On not staging a mock conversion to the right
Here’s a slightly edited version of my opening remarks at last night’s panel on the right, featuring Corey Robin and me, moderated by Christian Parenti, held at UnionDocs in Brooklyn. It was a fine event, and thanks to all who made it possible. Audio will be posted somewhere soon.
Given the day, I’d originally thought I would rue the absence of an actual right-winger on this panel, then recount my political history as a brief libertarian in my early college days, and announce my return to the fold after a long, frustrating career on the left—and ended with an April Fool’s!
I decided not to do this: 1) because it’s a cheap trick, and therefore beneath me, and 2) because my wife and counseling editrix, Liza Featherstone, pointed out that many of the critiques of the left I was going to use in my conversion narrative were critiques I’d want to use from inside the left, and by associating them with the right, I’d be discrediting the critiques. I was persuaded.
To steal a rhetorical trick from Gayatri Spivak, had I done that, I’d have said several things. One would have been to recall that during my right-wing days, Yale’s Party of the Right (for more, see here and here), to which I belonged in my undergrad days, began its meetings by reciting Charles I’s execution speech, which contains the startling revelation that affairs of government involve “nothing pertaining to” the people, because “a subject and a soveraign [sic] are clean different things.” And then his head was lopped off with an axe. This is absolutely odious stuff, and it’s amazing that an elite institution of the American right would baldly embrace something so deeply at odds with official American ideology, but the truth value I’d want to extract from it is that while we on the left often talk about democracy, the populace that’s been created by the alienating life under capitalism and the deeply antidemocratic structure of American government is full of incoherent and, to most of us in this room, often odious opinions. And that’s a problem for leftists who tout democracy.

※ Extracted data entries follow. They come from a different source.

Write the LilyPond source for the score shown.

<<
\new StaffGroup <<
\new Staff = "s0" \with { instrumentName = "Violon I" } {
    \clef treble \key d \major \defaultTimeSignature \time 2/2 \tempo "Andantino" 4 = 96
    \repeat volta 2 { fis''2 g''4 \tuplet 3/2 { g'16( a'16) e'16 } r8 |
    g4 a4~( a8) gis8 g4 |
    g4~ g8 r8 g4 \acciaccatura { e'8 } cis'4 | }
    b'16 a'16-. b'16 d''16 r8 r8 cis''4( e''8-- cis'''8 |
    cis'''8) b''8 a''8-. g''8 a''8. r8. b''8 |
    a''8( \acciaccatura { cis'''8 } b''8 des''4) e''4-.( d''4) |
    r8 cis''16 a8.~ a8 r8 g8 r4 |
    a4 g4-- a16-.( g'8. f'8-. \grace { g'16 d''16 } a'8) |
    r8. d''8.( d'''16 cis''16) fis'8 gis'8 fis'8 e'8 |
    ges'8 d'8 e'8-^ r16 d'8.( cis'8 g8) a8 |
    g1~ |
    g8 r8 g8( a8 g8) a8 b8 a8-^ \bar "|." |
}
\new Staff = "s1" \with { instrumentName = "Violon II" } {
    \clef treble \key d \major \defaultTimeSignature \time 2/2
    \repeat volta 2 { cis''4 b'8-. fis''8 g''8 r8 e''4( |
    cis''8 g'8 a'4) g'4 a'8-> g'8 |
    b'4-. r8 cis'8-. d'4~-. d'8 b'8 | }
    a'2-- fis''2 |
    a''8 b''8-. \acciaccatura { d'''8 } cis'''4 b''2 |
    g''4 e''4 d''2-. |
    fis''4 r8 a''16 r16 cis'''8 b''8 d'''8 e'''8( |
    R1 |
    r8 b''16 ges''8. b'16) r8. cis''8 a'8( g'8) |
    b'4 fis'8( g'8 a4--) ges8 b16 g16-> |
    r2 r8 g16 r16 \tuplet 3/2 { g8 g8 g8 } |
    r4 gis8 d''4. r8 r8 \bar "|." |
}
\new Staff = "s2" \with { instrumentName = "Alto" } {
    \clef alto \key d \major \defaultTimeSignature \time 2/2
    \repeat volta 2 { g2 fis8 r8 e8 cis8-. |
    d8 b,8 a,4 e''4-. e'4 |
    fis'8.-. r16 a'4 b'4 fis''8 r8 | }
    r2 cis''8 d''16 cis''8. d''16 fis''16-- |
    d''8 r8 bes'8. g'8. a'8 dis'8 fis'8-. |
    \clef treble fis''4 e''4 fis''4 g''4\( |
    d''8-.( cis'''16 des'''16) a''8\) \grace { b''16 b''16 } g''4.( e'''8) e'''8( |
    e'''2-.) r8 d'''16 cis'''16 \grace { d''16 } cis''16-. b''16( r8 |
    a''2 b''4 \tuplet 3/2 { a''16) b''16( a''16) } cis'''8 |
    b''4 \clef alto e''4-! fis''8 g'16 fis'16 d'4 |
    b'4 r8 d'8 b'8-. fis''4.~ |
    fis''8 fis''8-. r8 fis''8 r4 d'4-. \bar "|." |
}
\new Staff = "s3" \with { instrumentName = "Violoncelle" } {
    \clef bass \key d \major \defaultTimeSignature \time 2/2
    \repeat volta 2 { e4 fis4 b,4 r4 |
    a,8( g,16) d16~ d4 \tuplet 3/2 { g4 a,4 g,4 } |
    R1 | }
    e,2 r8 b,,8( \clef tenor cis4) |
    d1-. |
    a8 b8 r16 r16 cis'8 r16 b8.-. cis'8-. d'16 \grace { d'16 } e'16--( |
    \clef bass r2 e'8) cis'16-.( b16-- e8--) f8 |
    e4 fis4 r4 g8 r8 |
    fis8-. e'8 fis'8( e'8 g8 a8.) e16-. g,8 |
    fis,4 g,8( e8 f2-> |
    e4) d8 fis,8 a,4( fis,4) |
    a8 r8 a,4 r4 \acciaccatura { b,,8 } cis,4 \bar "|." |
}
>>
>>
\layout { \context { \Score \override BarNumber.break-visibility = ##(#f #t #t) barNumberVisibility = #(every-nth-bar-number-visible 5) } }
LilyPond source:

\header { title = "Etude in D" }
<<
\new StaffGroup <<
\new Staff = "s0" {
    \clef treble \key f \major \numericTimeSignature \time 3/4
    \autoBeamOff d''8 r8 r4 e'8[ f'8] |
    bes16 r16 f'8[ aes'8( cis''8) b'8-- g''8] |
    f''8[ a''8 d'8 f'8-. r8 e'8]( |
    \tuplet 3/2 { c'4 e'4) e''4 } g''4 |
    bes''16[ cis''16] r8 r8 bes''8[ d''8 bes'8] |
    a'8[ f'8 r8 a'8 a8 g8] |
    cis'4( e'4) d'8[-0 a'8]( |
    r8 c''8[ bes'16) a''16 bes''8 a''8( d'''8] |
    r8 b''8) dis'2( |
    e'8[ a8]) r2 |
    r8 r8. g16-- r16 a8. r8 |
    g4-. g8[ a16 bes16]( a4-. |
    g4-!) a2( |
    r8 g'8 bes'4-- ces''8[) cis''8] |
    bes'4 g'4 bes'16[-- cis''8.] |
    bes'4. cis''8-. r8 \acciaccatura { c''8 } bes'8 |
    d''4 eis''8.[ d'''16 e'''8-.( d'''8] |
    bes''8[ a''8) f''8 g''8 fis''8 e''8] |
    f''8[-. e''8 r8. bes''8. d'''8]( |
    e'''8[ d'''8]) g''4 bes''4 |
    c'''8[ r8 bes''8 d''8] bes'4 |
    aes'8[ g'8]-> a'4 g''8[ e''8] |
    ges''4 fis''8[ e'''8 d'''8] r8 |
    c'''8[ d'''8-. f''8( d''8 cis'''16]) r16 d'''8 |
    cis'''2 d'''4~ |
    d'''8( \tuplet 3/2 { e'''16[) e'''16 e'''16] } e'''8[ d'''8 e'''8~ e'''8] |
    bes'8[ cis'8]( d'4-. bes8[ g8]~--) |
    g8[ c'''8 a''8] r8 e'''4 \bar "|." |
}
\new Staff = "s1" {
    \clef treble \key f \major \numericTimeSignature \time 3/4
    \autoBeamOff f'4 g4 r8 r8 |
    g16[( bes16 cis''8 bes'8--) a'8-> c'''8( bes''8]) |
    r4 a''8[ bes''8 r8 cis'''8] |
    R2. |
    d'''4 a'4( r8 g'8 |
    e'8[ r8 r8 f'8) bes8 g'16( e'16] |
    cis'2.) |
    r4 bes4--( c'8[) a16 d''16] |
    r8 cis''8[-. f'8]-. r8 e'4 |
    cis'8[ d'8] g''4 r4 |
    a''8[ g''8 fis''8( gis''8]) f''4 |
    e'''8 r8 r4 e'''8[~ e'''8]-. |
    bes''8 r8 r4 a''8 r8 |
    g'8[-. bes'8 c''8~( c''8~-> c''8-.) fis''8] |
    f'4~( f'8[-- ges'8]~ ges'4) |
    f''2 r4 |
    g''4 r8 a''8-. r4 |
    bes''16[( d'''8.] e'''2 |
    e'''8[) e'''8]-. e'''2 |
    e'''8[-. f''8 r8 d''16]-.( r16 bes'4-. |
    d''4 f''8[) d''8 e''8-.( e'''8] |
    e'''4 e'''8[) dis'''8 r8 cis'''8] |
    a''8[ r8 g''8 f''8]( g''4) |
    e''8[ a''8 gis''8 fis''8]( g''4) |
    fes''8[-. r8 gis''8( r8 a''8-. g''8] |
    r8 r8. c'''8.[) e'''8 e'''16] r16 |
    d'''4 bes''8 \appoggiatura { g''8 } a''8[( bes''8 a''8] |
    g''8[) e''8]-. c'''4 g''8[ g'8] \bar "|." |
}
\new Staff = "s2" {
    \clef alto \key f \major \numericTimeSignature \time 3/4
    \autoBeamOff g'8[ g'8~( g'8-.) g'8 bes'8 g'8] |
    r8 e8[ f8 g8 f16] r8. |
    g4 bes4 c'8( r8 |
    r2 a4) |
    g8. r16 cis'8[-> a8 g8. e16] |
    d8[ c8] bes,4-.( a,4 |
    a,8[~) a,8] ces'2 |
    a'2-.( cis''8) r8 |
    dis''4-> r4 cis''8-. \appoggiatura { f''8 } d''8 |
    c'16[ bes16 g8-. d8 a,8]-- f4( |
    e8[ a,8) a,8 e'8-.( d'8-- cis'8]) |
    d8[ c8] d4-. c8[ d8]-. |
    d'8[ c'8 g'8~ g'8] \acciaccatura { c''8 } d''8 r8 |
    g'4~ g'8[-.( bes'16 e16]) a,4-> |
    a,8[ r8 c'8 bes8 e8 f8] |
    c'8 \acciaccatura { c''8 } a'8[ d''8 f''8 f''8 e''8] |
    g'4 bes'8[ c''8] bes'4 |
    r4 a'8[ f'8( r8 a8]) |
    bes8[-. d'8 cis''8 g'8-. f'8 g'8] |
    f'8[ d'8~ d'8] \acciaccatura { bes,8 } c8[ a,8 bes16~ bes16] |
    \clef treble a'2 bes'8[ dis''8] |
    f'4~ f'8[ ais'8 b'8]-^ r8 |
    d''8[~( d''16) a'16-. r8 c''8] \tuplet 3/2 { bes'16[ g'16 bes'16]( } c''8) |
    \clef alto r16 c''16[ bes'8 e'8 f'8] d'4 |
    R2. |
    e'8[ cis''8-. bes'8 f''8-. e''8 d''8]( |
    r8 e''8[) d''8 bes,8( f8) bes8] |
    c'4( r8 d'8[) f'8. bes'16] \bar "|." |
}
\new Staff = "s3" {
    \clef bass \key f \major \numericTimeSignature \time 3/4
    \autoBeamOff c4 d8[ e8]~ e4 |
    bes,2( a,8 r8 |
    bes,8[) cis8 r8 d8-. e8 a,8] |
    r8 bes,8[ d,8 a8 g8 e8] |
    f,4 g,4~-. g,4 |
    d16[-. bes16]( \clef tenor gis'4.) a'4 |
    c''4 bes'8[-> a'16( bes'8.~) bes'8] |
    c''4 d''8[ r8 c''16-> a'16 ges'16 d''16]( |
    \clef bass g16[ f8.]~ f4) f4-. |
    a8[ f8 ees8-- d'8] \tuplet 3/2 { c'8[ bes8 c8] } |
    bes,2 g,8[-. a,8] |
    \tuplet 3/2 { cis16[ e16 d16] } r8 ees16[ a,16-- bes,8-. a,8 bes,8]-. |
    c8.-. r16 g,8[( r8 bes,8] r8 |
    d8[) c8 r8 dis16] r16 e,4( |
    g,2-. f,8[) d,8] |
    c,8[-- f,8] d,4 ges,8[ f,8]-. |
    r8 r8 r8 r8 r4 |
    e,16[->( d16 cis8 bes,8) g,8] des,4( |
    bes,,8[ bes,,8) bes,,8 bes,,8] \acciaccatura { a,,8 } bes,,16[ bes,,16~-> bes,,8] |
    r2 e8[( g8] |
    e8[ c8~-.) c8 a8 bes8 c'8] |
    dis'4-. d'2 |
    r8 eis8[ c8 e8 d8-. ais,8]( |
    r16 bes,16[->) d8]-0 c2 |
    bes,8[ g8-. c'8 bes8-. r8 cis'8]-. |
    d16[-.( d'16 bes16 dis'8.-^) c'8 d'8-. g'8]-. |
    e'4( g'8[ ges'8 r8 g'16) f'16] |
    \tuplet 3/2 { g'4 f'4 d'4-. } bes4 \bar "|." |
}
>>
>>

Another point I would have made is that the left often bases itself on a sunny view of human nature, one utterly foreign to the right. Noam Chomsky, for example—and he’s certainly not alone in this—basically believes that humans are hardwired for decency and freedom, but they’re distorted by bad institutions. (For an analysis, see this essay by Joshua Cohen and Joel Rogers.) Aside from wondering how Chomsky knows this, I’d want to say that there probably is no human nature aside from the institutions that shape us, and we’re back to the problem of working with an unsatisfactory populace. It’s a lot easier to solve this problem when you’re an elitist. And on that point, had I announced my return to the right, I would have quoted for support these comments on Marxism from a liberal icon—someone admired even by some radicals, including me, John Maynard Keynes: “How can I adopt a creed which, preferring the mud to the fish, exalts the boorish proletariat above the bourgeois and the intelligentsia who, with whatever faults, are the quality in life and surely carry the seeds of all human advancement?” What an odd secret affinity between Charles I, the Party of the Right, and Anglo-American liberalism.
And, finally, and not unrelatedly, peace. For years, we had up in our apartment a poster that someone gave us for a wedding present that celebrated a Museum of Peace in Chicago, done by a German artist who’d been a Communist. It always kind of annoyed me, and I insisted we take it down the other week. I’m certainly no fan of violence, but somehow the celebration of peace seems drained of politics. And back in the days when Communists did such things, they were actually taking sides in the Cold War. There was something dishonest about using peace as a cover for a political struggle. But in a world as divided as ours, peace as an ideal seems to invoke, to use the old phrase, a premature reconciliation of contradictions—not to mention somewhat banal. Oppose every instance of American imperialism, yes—even in humanitarian guise. But if we want a better world, it’s probably not going to come without violence. In his introduction to Marx’s essay on The Civil War in France, here’s how Engels characterized the response to the earlier uprising of the French working class in 1848: “It was the first time that the bourgeoisie showed to what insane cruelties of revenge it will be goaded the moment the proletariat dares to take its stand against them as a separate class, with its own interests and demands.” We can see this reflex in modest form in the incredibly brutal police response to something as mild, so far, as the Occupy movement.
I would have said, as a pseudo-rightist, that dreams of peace are naïve; I’ll say something similar as the leftist I still am, though of course from a different perspective. And that’s no April Fool’s.